# How long do Mobile Providers store messages?



## AKA pseudonym (Apr 30, 2012)

How long do mobile phone providers store info... ie: texts? or what are the laws...
with particular relevance to O2...

btw nothing dodgy


----------



## Supine (Apr 30, 2012)

Dunno, but presume for ever


----------



## Mr Smin (May 2, 2012)

It's not forever, and keep in mind that there is a difference between recording that a text has been sent (so they can bill you) versus storing the content of the text after it is sent to your phone (which has no value for the company but might be required under never-mind-the-liberty laws).


----------



## grit (May 6, 2012)

forever, well in Ireland anyway cant see why the UK would be any different.


----------



## Sunray (May 7, 2012)

Pretty easy to store them all forever.

10  billion a month would be 1.6Tb a month if we all used the 160 byte allowance. In the age of Exabyte data centres (1 million terabytes) gonna take a while before all the texts filled that up.


----------



## grit (May 7, 2012)

Sunray said:


> Pretty easy to store them all forever.
> 
> 10 billion a month would be 1.6Tb a month if we all used the 160 byte allowance. In the age of Exabyte data centres (1 million terabytes) gonna take a while before all the texts filled that up.


 
Exactly, the space required is trivial considering the existing infrastructure in place. I know they keep them forever (or a very very long time) as mates who have been busted by the cops have had many years of messages entered as evidence into cases.


----------



## Pickman's model (May 7, 2012)

i'm aware of one court case where the prosecution produced two or three years of texts


----------

Input data:
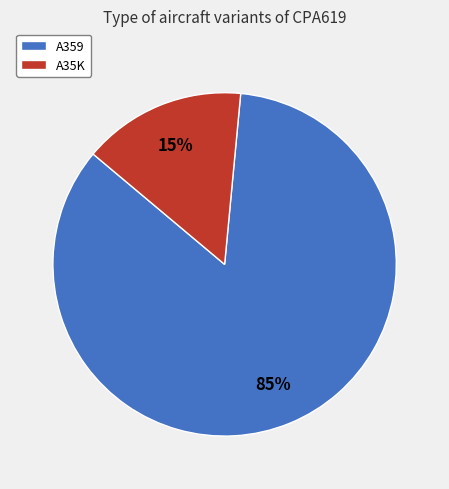

Which has a higher value, A359 or A35K?

A359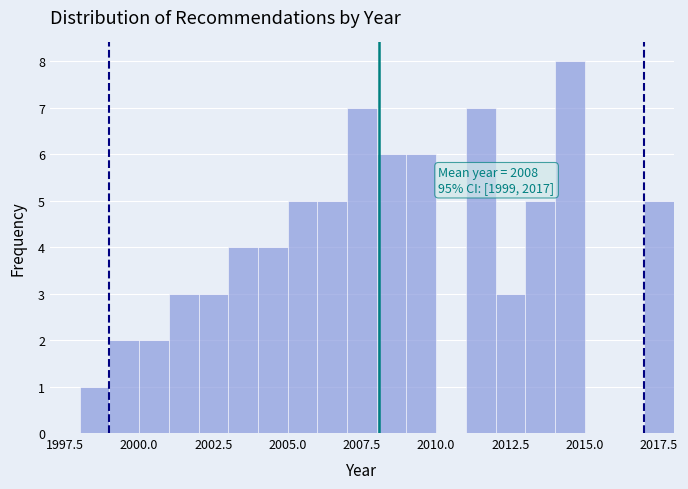

Read against the x-axis, roughly where is the centre of the tallest bar?

2014.5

What this task involves: In the thread on how long mobile providers store messages, how many years of texts did the prosecution produce in the court case that Pickman's model mentions?

Solution below: Two or three years of texts.